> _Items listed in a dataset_
>>>

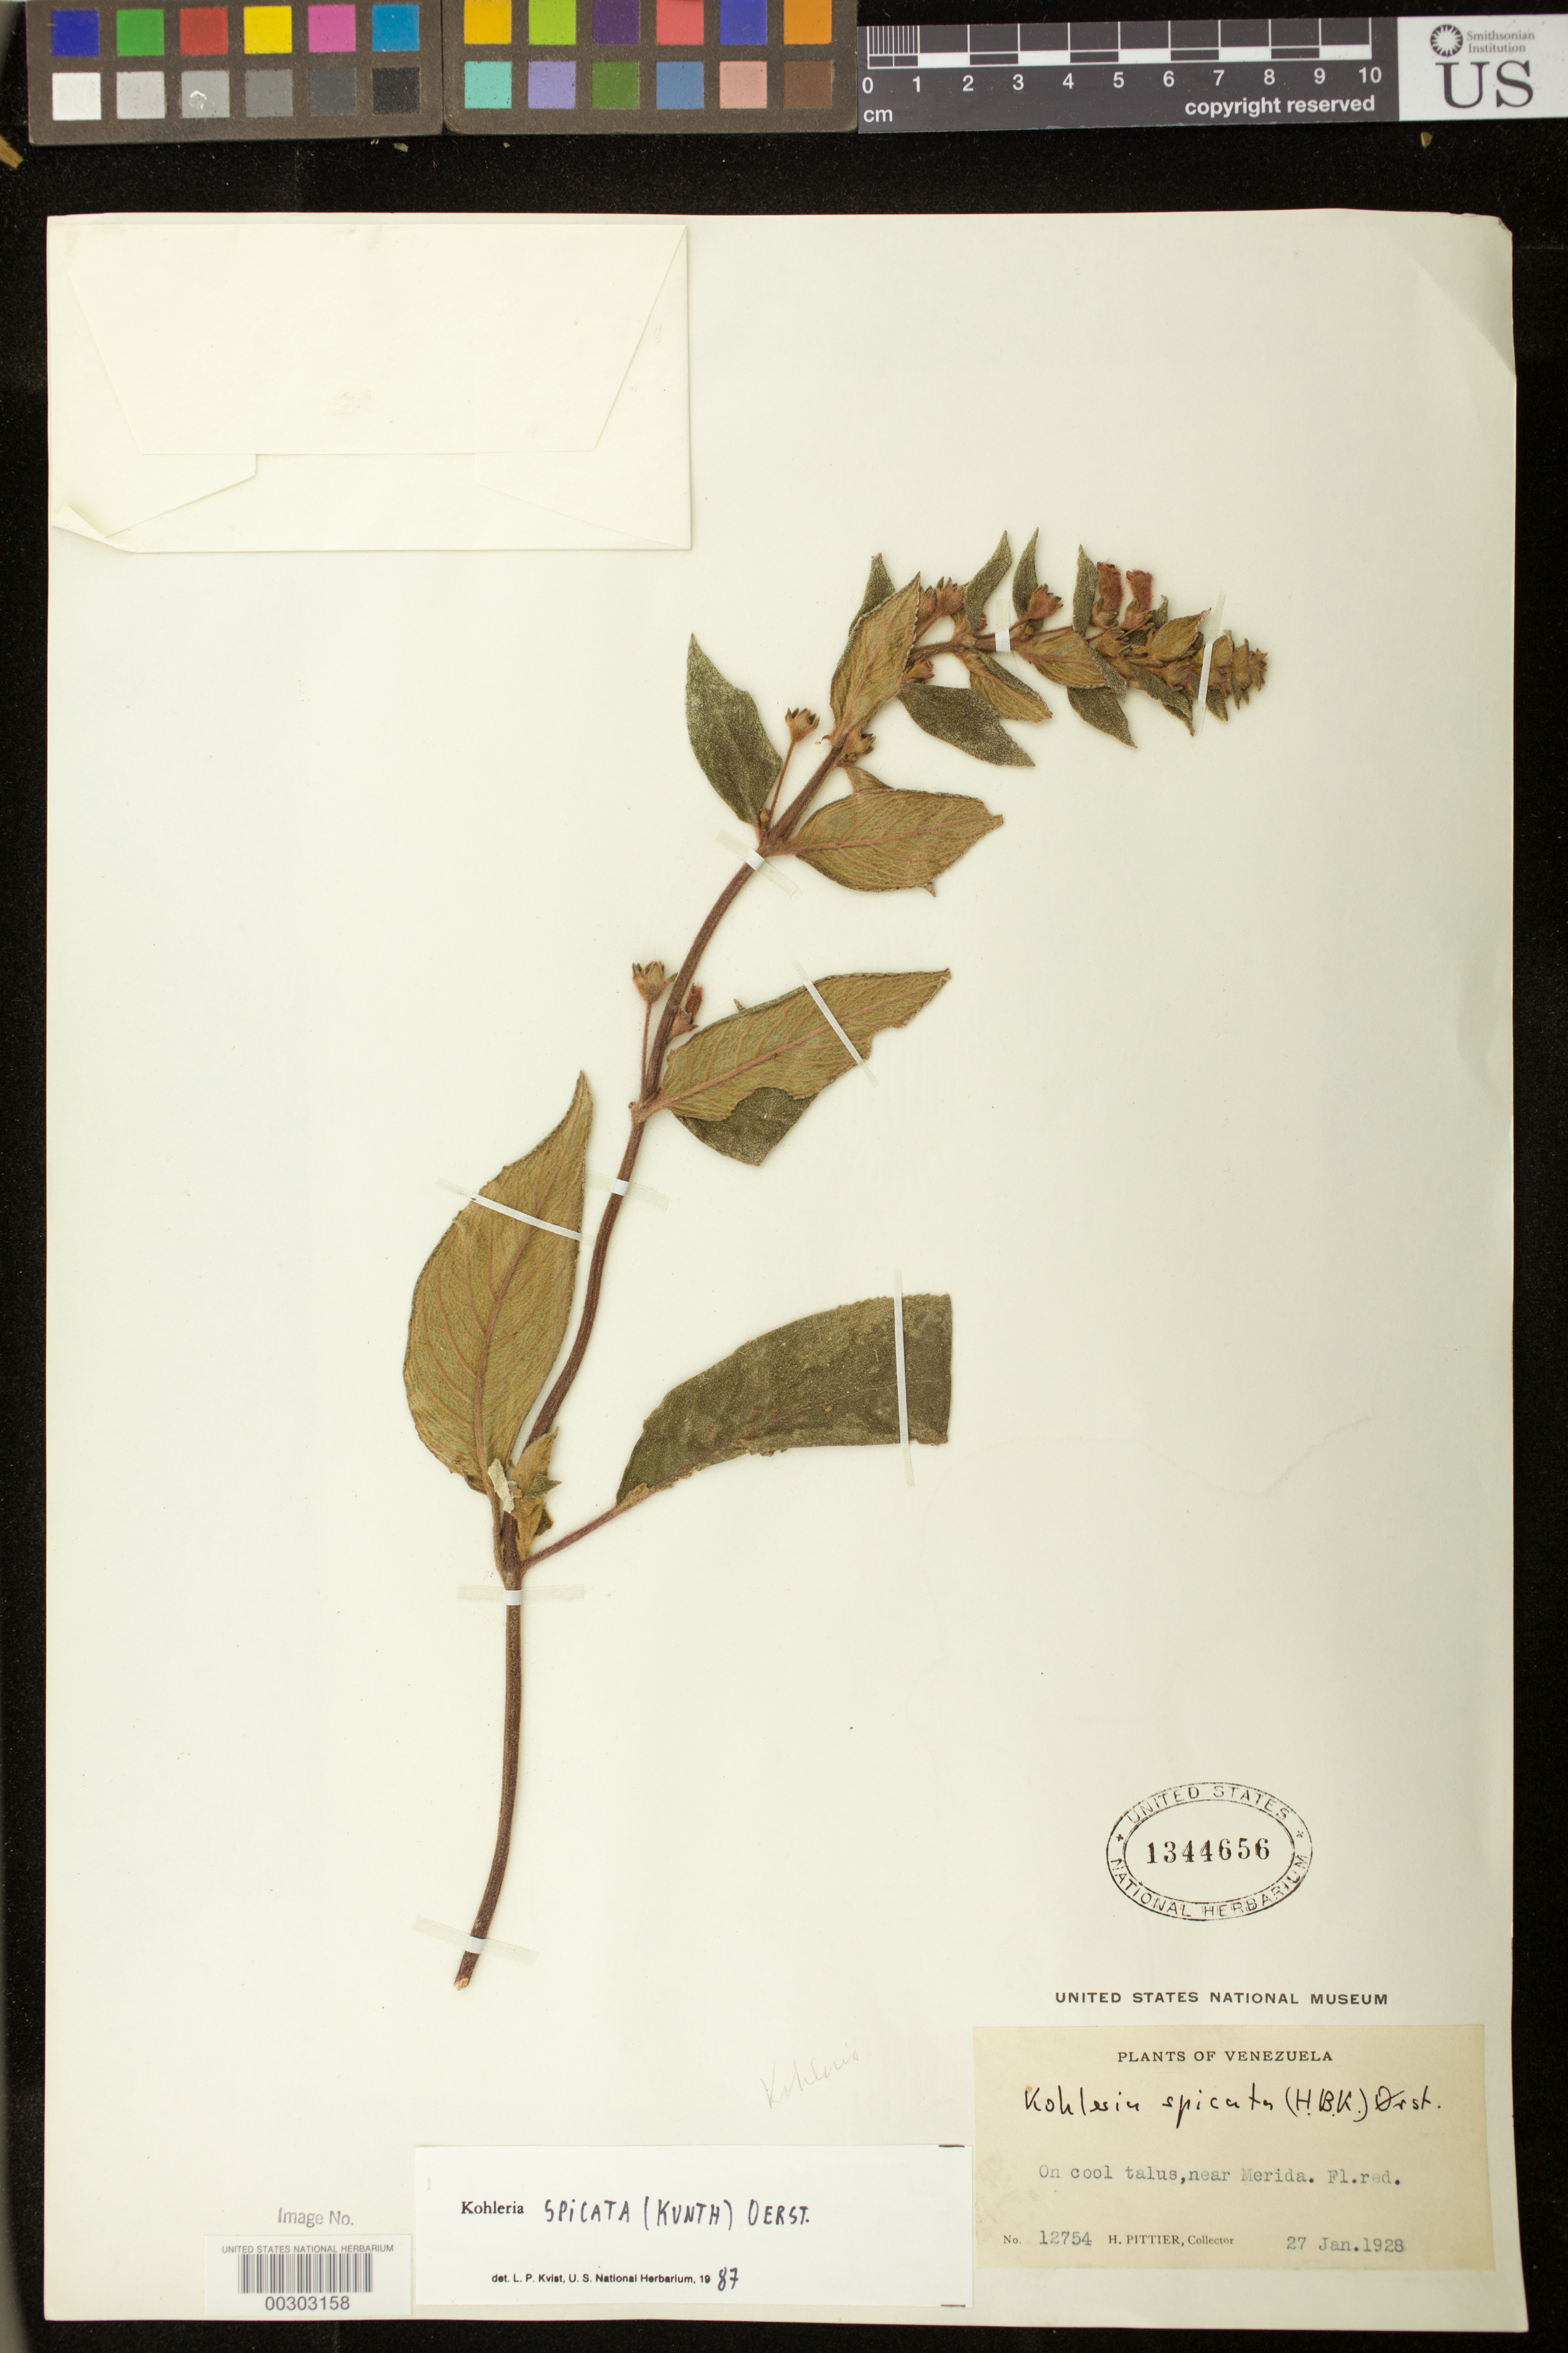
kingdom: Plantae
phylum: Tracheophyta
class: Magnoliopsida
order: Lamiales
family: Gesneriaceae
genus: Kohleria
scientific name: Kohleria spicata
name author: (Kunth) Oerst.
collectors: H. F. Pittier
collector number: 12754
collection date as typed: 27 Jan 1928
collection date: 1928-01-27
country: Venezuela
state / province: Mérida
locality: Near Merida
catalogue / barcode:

<<<

Convert every line of the items above into a numbered list, skipping any blank lines and leaving out the pictures.

> _OUTPUT OF THE EXERCISE_
1. kingdom: Plantae
2. phylum: Tracheophyta
3. class: Magnoliopsida
4. order: Lamiales
5. family: Gesneriaceae
6. genus: Kohleria
7. scientific name: Kohleria spicata
8. name author: (Kunth) Oerst.
9. collectors: H. F. Pittier
10. collector number: 12754
11. collection date as typed: 27 Jan 1928
12. collection date: 1928-01-27
13. country: Venezuela
14. state / province: Mérida
15. locality: Near Merida
16. catalogue / barcode:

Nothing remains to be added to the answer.